| Aim of the exercise |
Can you retype the source text from all of the records below, character for character, without including any of the pictures?

| Data to use |
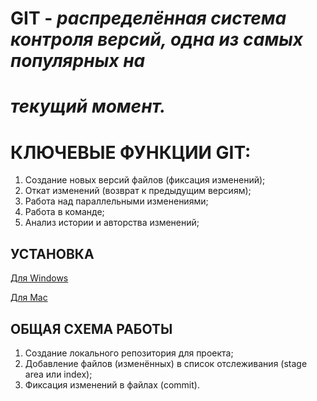 # GIT - *распределённая система контроля версий, одна из самых популярных на*
# *текущий момент.*

# КЛЮЧЕВЫЕ ФУНКЦИИ GIT:
1. Создание новых версий файлов (фиксация изменений);
1. Откат изменений (возврат к предыдущим версиям);
1. Работа над параллельными изменениями;
1. Работа в команде;
1. Анализ истории и авторства изменений;

## УСТАНОВКА
[Для Windows](https://git-scm.com/download/win)

[Для Mac](https://git-scm.com/download/mac)


## ОБЩАЯ СХЕМА РАБОТЫ
1. Создание локального репозитория для проекта;
1. Добавление файлов (изменённых) в список отслеживания (stage area
или index);
1. Фиксация изменений в файлах (commit).


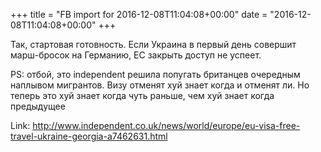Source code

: +++
title = "FB import for 2016-12-08T11:04:08+00:00"
date = "2016-12-08T11:04:08+00:00"
+++

Так, стартовая готовность. Если Украина в первый день совершит марш-бросок на Германию, ЕС закрыть доступ не успеет. 

PS: отбой, это independent решила попугать британцев очередным наплывом мигрантов. Визу отменят хуй знает когда и отменят ли. Но теперь это хуй знает когда чуть раньше, чем хуй знает когда предыдущее




Link: <a href="http://www.independent.co.uk/news/world/europe/eu-visa-free-travel-ukraine-georgia-a7462631.html">http://www.independent.co.uk/news/world/europe/eu-visa-free-travel-ukraine-georgia-a7462631.html</a>
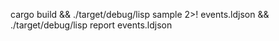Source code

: cargo build && ./target/debug/lisp sample 2>! events.ldjson && ./target/debug/lisp report events.ldjson

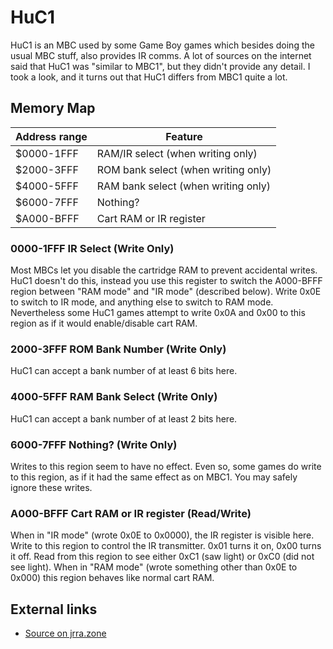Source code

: # HuC1

HuC1 is an MBC used by some Game Boy games which besides doing the usual
MBC stuff, also provides IR comms. A lot of sources on the internet said
that HuC1 was \"similar to MBC1\", but they didn\'t provide any detail.
I took a look, and it turns out that HuC1 differs from MBC1 quite a lot.

## Memory Map

Address range | Feature
--------------|------------------------------------
  $0000-1FFF  | RAM/IR select (when writing only)
  $2000-3FFF  | ROM bank select (when writing only)
  $4000-5FFF  | RAM bank select (when writing only)
  $6000-7FFF  | Nothing?
  $A000-BFFF  | Cart RAM or IR register

### 0000-1FFF IR Select (Write Only)

Most MBCs let you disable the cartridge RAM to prevent accidental
writes. HuC1 doesn\'t do this, instead you use this register to switch
the A000-BFFF region between \"RAM mode\" and \"IR mode\" (described
below). Write 0x0E to switch to IR mode, and anything else to switch to
RAM mode. Nevertheless some HuC1 games attempt to write 0x0A and 0x00 to
this region as if it would enable/disable cart RAM.

### 2000-3FFF ROM Bank Number (Write Only)

HuC1 can accept a bank number of at least 6 bits here.

### 4000-5FFF RAM Bank Select (Write Only)

HuC1 can accept a bank number of at least 2 bits here.

### 6000-7FFF Nothing? (Write Only)

Writes to this region seem to have no effect. Even so, some games do
write to this region, as if it had the same effect as on MBC1. You may
safely ignore these writes.

### A000-BFFF Cart RAM or IR register (Read/Write)

When in \"IR mode\" (wrote 0x0E to 0x0000), the IR register is visible
here. Write to this region to control the IR transmitter. 0x01 turns it
on, 0x00 turns it off. Read from this region to see either 0xC1 (saw
light) or 0xC0 (did not see light). When in \"RAM mode\" (wrote
something other than 0x0E to 0x000) this region behaves like normal cart
RAM.

## External links

- [Source on jrra.zone](http://jrra.zone/blog/huc1.html)
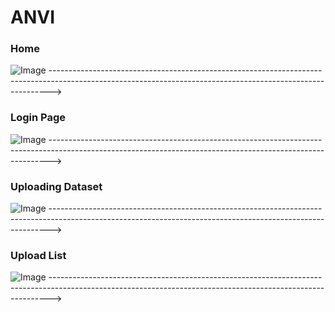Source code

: # ANVI
### Home
![Image](https://github.com/user-attachments/assets/12514ada-a1b0-4233-8c93-64f9fba5cb62)
------------------------------------------------------------------------------------------------------------------------------------------------------------>
### Login Page
![Image](https://github.com/user-attachments/assets/19965d02-067f-4a0c-b433-85c6418cc908)
------------------------------------------------------------------------------------------------------------------------------------------------------------>
### Uploading Dataset
![Image](https://github.com/user-attachments/assets/fc040048-d26c-4240-8549-5145718cca87)
------------------------------------------------------------------------------------------------------------------------------------------------------------>
### Upload List
![Image](https://github.com/user-attachments/assets/3bf5980d-88a3-4ab2-966d-0fac36318e30)
------------------------------------------------------------------------------------------------------------------------------------------------------------>
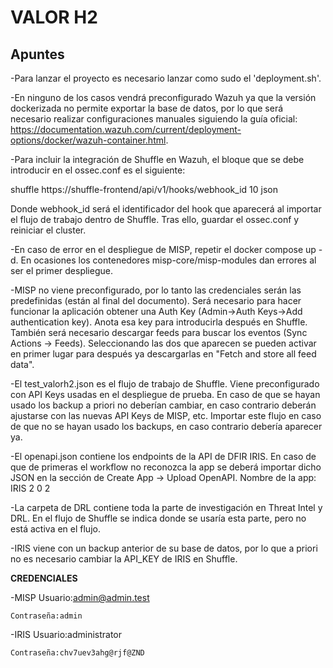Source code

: 
# VALOR H2


## Apuntes

-Para lanzar el proyecto es necesario lanzar como sudo el 'deployment.sh'. 

-En ninguno de los casos vendrá preconfigurado Wazuh ya que la versión dockerizada no permite exportar la base de datos, por lo que será necesario
realizar configuraciones manuales siguiendo la guía oficial: https://documentation.wazuh.com/current/deployment-options/docker/wazuh-container.html. 

-Para incluir la integración de Shuffle en Wazuh, el bloque que se debe introducir en el ossec.conf es el siguiente:

  <integration>
    <name>shuffle</name>
    <hook_url>https://shuffle-frontend/api/v1/hooks/webhook_id</hook_url>
    <level>10</level>
    <alert_format>json</alert_format>
  </integration>

Donde webhook_id será el identificador del hook que aparecerá al importar el flujo de trabajo dentro de Shuffle. Tras ello, guardar el ossec.conf y reiniciar el cluster.

-En caso de error en el despliegue de MISP, repetir el docker compose up -d. En ocasiones los contenedores misp-core/misp-modules dan errores al ser el primer despliegue.

-MISP no viene preconfigurado, por lo tanto las credenciales serán las predefinidas (están al final del documento). Será necesario para hacer funcionar la aplicación obtener una Auth Key (Admin->Auth Keys->Add authentication key). Anota esa key para introducirla después en Shuffle.
También será necesario descargar feeds para buscar los eventos (Sync Actions -> Feeds). Seleccionando las dos que aparecen se pueden activar en primer lugar para después ya descargarlas en "Fetch and store all feed data".

-El test_valorh2.json es el flujo de trabajo de Shuffle. Viene preconfigurado con API Keys usadas en el despliegue de prueba. En caso de que se hayan usado los backup a priori no deberían cambiar, en caso contrario deberán ajustarse con las nuevas API Keys de MISP, etc. Importar este flujo en caso de que no se hayan usado los backups, en caso contrario debería aparecer ya.

-El openapi.json contiene los endpoints de la API de DFIR IRIS. En caso de que de primeras el workflow no reconozca la app se deberá importar dicho JSON en la sección de Create App -> Upload OpenAPI. Nombre de la app: IRIS 2 0 2

-La carpeta de DRL contiene toda la parte de investigación en Threat Intel y DRL. En el flujo de Shuffle se indica donde se usaría esta parte, pero no está activa en el flujo.

-IRIS viene con un backup anterior de su base de datos, por lo que a priori no es necesario cambiar la API_KEY de IRIS en Shuffle.

**CREDENCIALES**

-MISP
    Usuario:admin@admin.test

    Contraseña:admin

-IRIS
    Usuario:administrator

    Contraseña:chv7uev3ahg@rjf@ZND

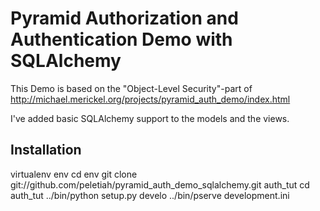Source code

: Pyramid Authorization and Authentication Demo with SQLAlchemy
=============================================================

This Demo is based on the "Object-Level Security"-part of http://michael.merickel.org/projects/pyramid_auth_demo/index.html

I've added basic SQLAlchemy support to the models and the views.


Installation
------------

  virtualenv env
  cd env
  git clone git://github.com/peletiah/pyramid_auth_demo_sqlalchemy.git auth_tut
  cd auth_tut
  ../bin/python setup.py develo
  ../bin/pserve development.ini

| Task response |
 # GIT - *распределённая система контроля версий, одна из самых популярных на*
# *текущий момент.*

# КЛЮЧЕВЫЕ ФУНКЦИИ GIT:
1. Создание новых версий файлов (фиксация изменений);
1. Откат изменений (возврат к предыдущим версиям);
1. Работа над параллельными изменениями;
1. Работа в команде;
1. Анализ истории и авторства изменений;

## УСТАНОВКА
[Для Windows](https://git-scm.com/download/win)

[Для Mac](https://git-scm.com/download/mac)


## ОБЩАЯ СХЕМА РАБОТЫ
1. Создание локального репозитория для проекта;
1. Добавление файлов (изменённых) в список отслеживания (stage area
или index);
1. Фиксация изменений в файлах (commit).


Source code

: +++
title = "FB import for 2016-12-08T11:04:08+00:00"
date = "2016-12-08T11:04:08+00:00"
+++

Так, стартовая готовность. Если Украина в первый день совершит марш-бросок на Германию, ЕС закрыть доступ не успеет. 

PS: отбой, это independent решила попугать британцев очередным наплывом мигрантов. Визу отменят хуй знает когда и отменят ли. Но теперь это хуй знает когда чуть раньше, чем хуй знает когда предыдущее




Link: <a href="http://www.independent.co.uk/news/world/europe/eu-visa-free-travel-ukraine-georgia-a7462631.html">http://www.independent.co.uk/news/world/europe/eu-visa-free-travel-ukraine-georgia-a7462631.html</a>
Source code

: cargo build && ./target/debug/lisp sample 2>! events.ldjson && ./target/debug/lisp report events.ldjson

Source code

: # HuC1

HuC1 is an MBC used by some Game Boy games which besides doing the usual
MBC stuff, also provides IR comms. A lot of sources on the internet said
that HuC1 was \"similar to MBC1\", but they didn\'t provide any detail.
I took a look, and it turns out that HuC1 differs from MBC1 quite a lot.

## Memory Map

Address range | Feature
--------------|------------------------------------
  $0000-1FFF  | RAM/IR select (when writing only)
  $2000-3FFF  | ROM bank select (when writing only)
  $4000-5FFF  | RAM bank select (when writing only)
  $6000-7FFF  | Nothing?
  $A000-BFFF  | Cart RAM or IR register

### 0000-1FFF IR Select (Write Only)

Most MBCs let you disable the cartridge RAM to prevent accidental
writes. HuC1 doesn\'t do this, instead you use this register to switch
the A000-BFFF region between \"RAM mode\" and \"IR mode\" (described
below). Write 0x0E to switch to IR mode, and anything else to switch to
RAM mode. Nevertheless some HuC1 games attempt to write 0x0A and 0x00 to
this region as if it would enable/disable cart RAM.

### 2000-3FFF ROM Bank Number (Write Only)

HuC1 can accept a bank number of at least 6 bits here.

### 4000-5FFF RAM Bank Select (Write Only)

HuC1 can accept a bank number of at least 2 bits here.

### 6000-7FFF Nothing? (Write Only)

Writes to this region seem to have no effect. Even so, some games do
write to this region, as if it had the same effect as on MBC1. You may
safely ignore these writes.

### A000-BFFF Cart RAM or IR register (Read/Write)

When in \"IR mode\" (wrote 0x0E to 0x0000), the IR register is visible
here. Write to this region to control the IR transmitter. 0x01 turns it
on, 0x00 turns it off. Read from this region to see either 0xC1 (saw
light) or 0xC0 (did not see light). When in \"RAM mode\" (wrote
something other than 0x0E to 0x000) this region behaves like normal cart
RAM.

## External links

- [Source on jrra.zone](http://jrra.zone/blog/huc1.html)
Source code

: # ANVI
### Home
![Image](https://github.com/user-attachments/assets/12514ada-a1b0-4233-8c93-64f9fba5cb62)
------------------------------------------------------------------------------------------------------------------------------------------------------------>
### Login Page
![Image](https://github.com/user-attachments/assets/19965d02-067f-4a0c-b433-85c6418cc908)
------------------------------------------------------------------------------------------------------------------------------------------------------------>
### Uploading Dataset
![Image](https://github.com/user-attachments/assets/fc040048-d26c-4240-8549-5145718cca87)
------------------------------------------------------------------------------------------------------------------------------------------------------------>
### Upload List
![Image](https://github.com/user-attachments/assets/3bf5980d-88a3-4ab2-966d-0fac36318e30)
------------------------------------------------------------------------------------------------------------------------------------------------------------>
Source code

: 
# VALOR H2


## Apuntes

-Para lanzar el proyecto es necesario lanzar como sudo el 'deployment.sh'. 

-En ninguno de los casos vendrá preconfigurado Wazuh ya que la versión dockerizada no permite exportar la base de datos, por lo que será necesario
realizar configuraciones manuales siguiendo la guía oficial: https://documentation.wazuh.com/current/deployment-options/docker/wazuh-container.html. 

-Para incluir la integración de Shuffle en Wazuh, el bloque que se debe introducir en el ossec.conf es el siguiente:

  <integration>
    <name>shuffle</name>
    <hook_url>https://shuffle-frontend/api/v1/hooks/webhook_id</hook_url>
    <level>10</level>
    <alert_format>json</alert_format>
  </integration>

Donde webhook_id será el identificador del hook que aparecerá al importar el flujo de trabajo dentro de Shuffle. Tras ello, guardar el ossec.conf y reiniciar el cluster.

-En caso de error en el despliegue de MISP, repetir el docker compose up -d. En ocasiones los contenedores misp-core/misp-modules dan errores al ser el primer despliegue.

-MISP no viene preconfigurado, por lo tanto las credenciales serán las predefinidas (están al final del documento). Será necesario para hacer funcionar la aplicación obtener una Auth Key (Admin->Auth Keys->Add authentication key). Anota esa key para introducirla después en Shuffle.
También será necesario descargar feeds para buscar los eventos (Sync Actions -> Feeds). Seleccionando las dos que aparecen se pueden activar en primer lugar para después ya descargarlas en "Fetch and store all feed data".

-El test_valorh2.json es el flujo de trabajo de Shuffle. Viene preconfigurado con API Keys usadas en el despliegue de prueba. En caso de que se hayan usado los backup a priori no deberían cambiar, en caso contrario deberán ajustarse con las nuevas API Keys de MISP, etc. Importar este flujo en caso de que no se hayan usado los backups, en caso contrario debería aparecer ya.

-El openapi.json contiene los endpoints de la API de DFIR IRIS. En caso de que de primeras el workflow no reconozca la app se deberá importar dicho JSON en la sección de Create App -> Upload OpenAPI. Nombre de la app: IRIS 2 0 2

-La carpeta de DRL contiene toda la parte de investigación en Threat Intel y DRL. En el flujo de Shuffle se indica donde se usaría esta parte, pero no está activa en el flujo.

-IRIS viene con un backup anterior de su base de datos, por lo que a priori no es necesario cambiar la API_KEY de IRIS en Shuffle.

**CREDENCIALES**

-MISP
    Usuario:admin@admin.test

    Contraseña:admin

-IRIS
    Usuario:administrator

    Contraseña:chv7uev3ahg@rjf@ZND

Source code

: Pyramid Authorization and Authentication Demo with SQLAlchemy
=============================================================

This Demo is based on the "Object-Level Security"-part of http://michael.merickel.org/projects/pyramid_auth_demo/index.html

I've added basic SQLAlchemy support to the models and the views.


Installation
------------

  virtualenv env
  cd env
  git clone git://github.com/peletiah/pyramid_auth_demo_sqlalchemy.git auth_tut
  cd auth_tut
  ../bin/python setup.py develo
  ../bin/pserve development.ini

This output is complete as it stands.